_Instructions for the task_
If a line in the data below contains "based", copy it.

_Source data_
____________________

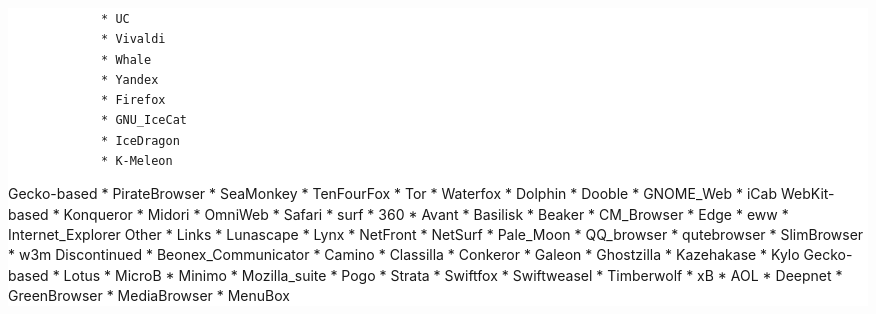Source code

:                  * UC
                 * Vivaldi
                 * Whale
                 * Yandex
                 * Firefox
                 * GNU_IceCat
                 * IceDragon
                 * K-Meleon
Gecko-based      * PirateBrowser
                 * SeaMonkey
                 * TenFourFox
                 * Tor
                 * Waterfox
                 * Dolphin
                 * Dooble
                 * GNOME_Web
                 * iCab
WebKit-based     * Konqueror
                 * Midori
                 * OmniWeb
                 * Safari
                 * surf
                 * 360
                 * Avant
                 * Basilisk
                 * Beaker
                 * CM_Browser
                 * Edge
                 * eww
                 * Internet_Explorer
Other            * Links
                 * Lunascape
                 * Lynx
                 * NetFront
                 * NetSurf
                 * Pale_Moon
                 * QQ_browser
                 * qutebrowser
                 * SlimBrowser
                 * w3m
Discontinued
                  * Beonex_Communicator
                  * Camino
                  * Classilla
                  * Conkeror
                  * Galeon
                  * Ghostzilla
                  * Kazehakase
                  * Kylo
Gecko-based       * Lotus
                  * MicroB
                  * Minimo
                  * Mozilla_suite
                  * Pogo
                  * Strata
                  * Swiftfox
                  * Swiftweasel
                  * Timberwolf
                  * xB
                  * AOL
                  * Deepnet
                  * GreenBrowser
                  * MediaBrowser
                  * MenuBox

____________________

_Answer box_
Gecko-based      * PirateBrowser
WebKit-based     * Konqueror
Gecko-based       * Lotus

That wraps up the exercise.